Hierarchy of extreme-event predictability in turbulence revealed by machine learning
This work addresses the challenge of quantifying predictability for turbulence extremes, which is important for fields like weather forecasting and fluid dynamics, though it is incremental as it applies existing machine learning methods to a specific domain.
The researchers tackled the problem of predicting extreme events in turbulence by training an autoregressive conditional diffusion model on simulations and using a skill score to quantify event-wise predictability horizons, finding that enstrophy extremes have forecast skill ranging from about 1 to over 4 Lyapunov times, controlled by large-scale structures.
Extreme-event predictability in turbulence is strongly state dependent, yet event-by-event predictability horizons are difficult to quantify without access to governing equations or costly perturbation ensembles. Here we train an autoregressive conditional diffusion model on direct numerical simulations of the two-dimensional Kolmogorov flow and use a CRPS-based skill score to define an event-wise predictability horizon.
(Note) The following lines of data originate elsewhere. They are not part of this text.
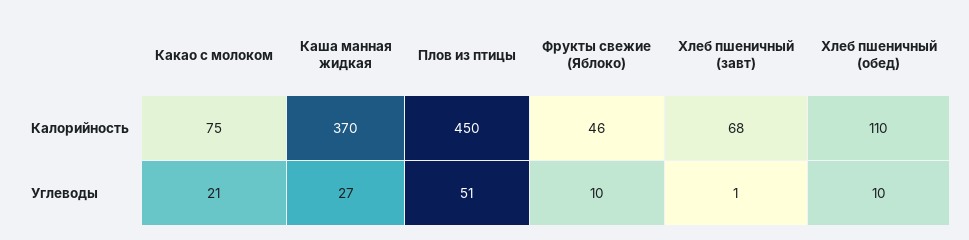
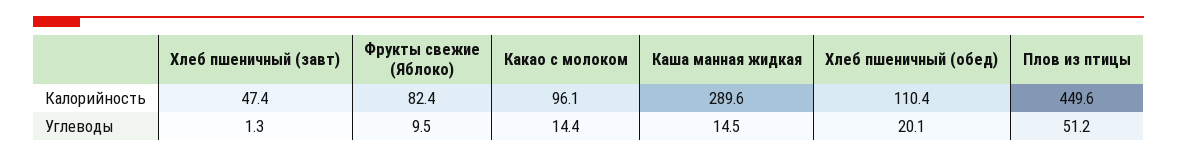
  {
    "Какао с молоком": {
-     "Калорийность": 75,
+     "Калорийность": 96.1,
-     "Углеводы": 21
+     "Углеводы": 14.4
    },
    "Каша манная жидкая": {
-     "Калорийность": 370,
+     "Калорийность": 289.6,
-     "Углеводы": 27
+     "Углеводы": 14.5
    },
    "Плов из птицы": {
      "Калорийность": 449.6,
      "Углеводы": 51.2
    },
    "Фрукты свежие (Яблоко)": {
-     "Калорийность": 46,
+     "Калорийность": 82.4,
      "Углеводы": 9.5
    },
    "Хлеб пшеничный (завт)": {
-     "Калорийность": 68,
+     "Калорийность": 47.4,
      "Углеводы": 1.3
    },
    "Хлеб пшеничный (обед)": {
      "Калорийность": 110.4,
-     "Углеводы": 10
+     "Углеводы": 20.1
    }
  }

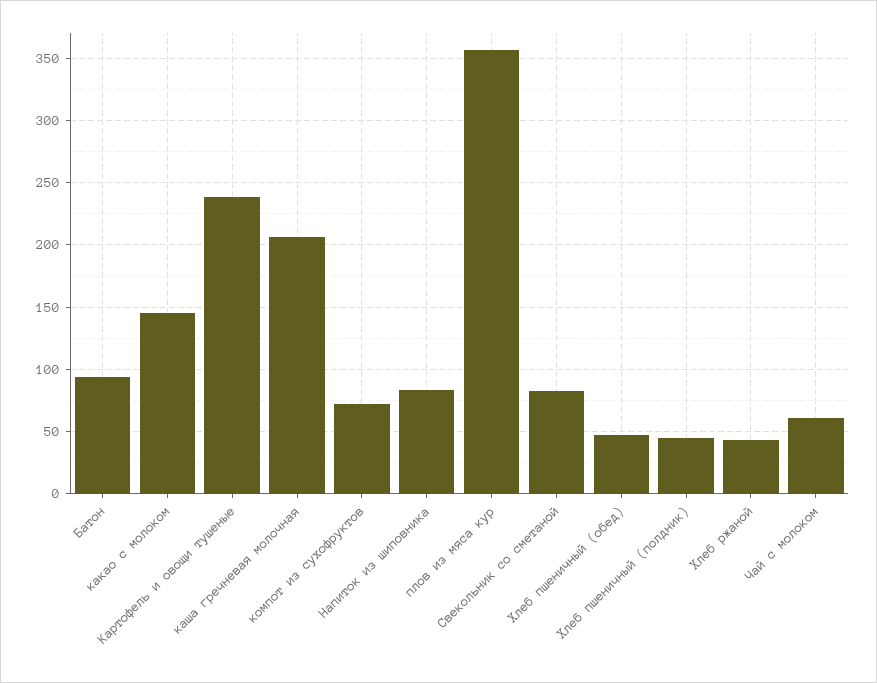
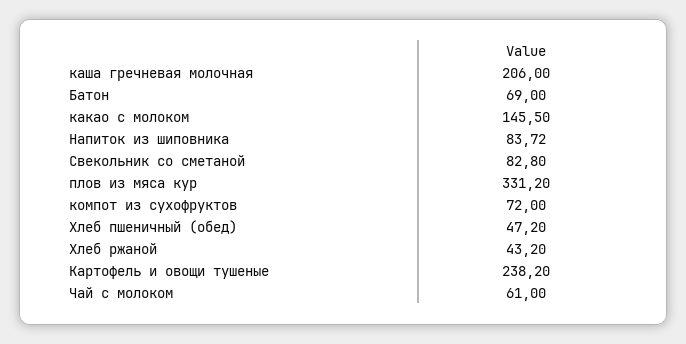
  {
-   "Батон": 95,
+   "Батон": 69,
    "какао с молоком": 145.5,
    "Картофель и овощи тушеные": 238.2,
    "каша гречневая молочная": 206,
    "компот из сухофруктов": 72,
    "Напиток из шиповника": 83.72,
-   "плов из мяса кур": 355,
+   "плов из мяса кур": 331.2,
    "Свекольник со сметаной": 82.8,
    "Хлеб пшеничный (обед)": 47.2,
-   "Хлеб пшеничный (полдник)": 45,
    "Хлеб ржаной": 43.2,
    "Чай с молоком": 61
  }

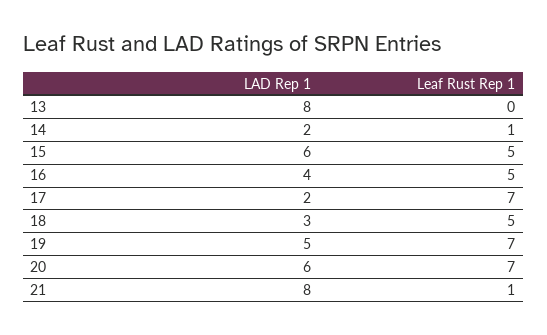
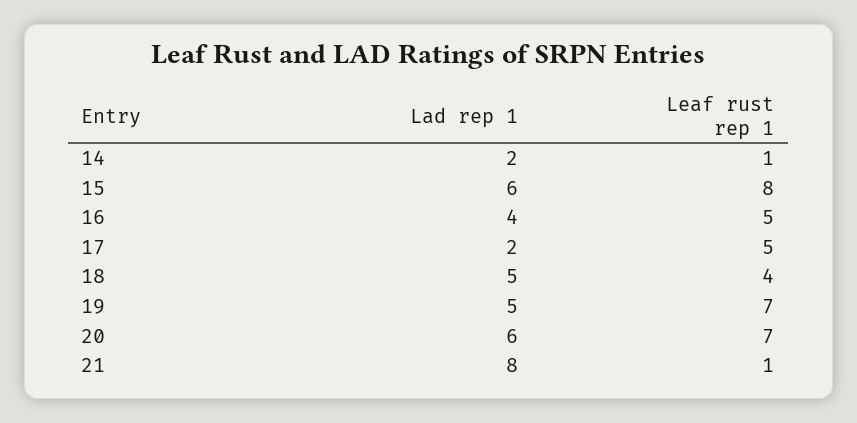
  {
    "LAD Rep 1": {
-     "13": 8,
      "14": 2,
      "15": 6,
      "16": 4,
      "17": 2,
-     "18": 3,
+     "18": 5,
      "19": 5,
      "20": 6,
      "21": 8
    },
    "Leaf Rust Rep 1": {
-     "13": 0,
      "14": 1,
-     "15": 5,
+     "15": 8,
      "16": 5,
-     "17": 7,
+     "17": 5,
-     "18": 5,
+     "18": 4,
      "19": 7,
      "20": 7,
      "21": 1
    }
  }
Enstrophy extremes exhibit a pronounced hierarchy: forecast skill persists from $\approx 1$ to $> 4$ Lyapunov times across events. Spectral filtering shows that these horizons are controlled predominantly by large-scale structures. Extremes are preceded by intense strain cores organizing quadrupolar vortex packets, whose lifetime sharply separates long- from short-horizon events. These results identify coherent-structure persistence as a governing mechanism for the predictability of turbulence extremes and provide a data-driven route to diagnose predictability limits from observations.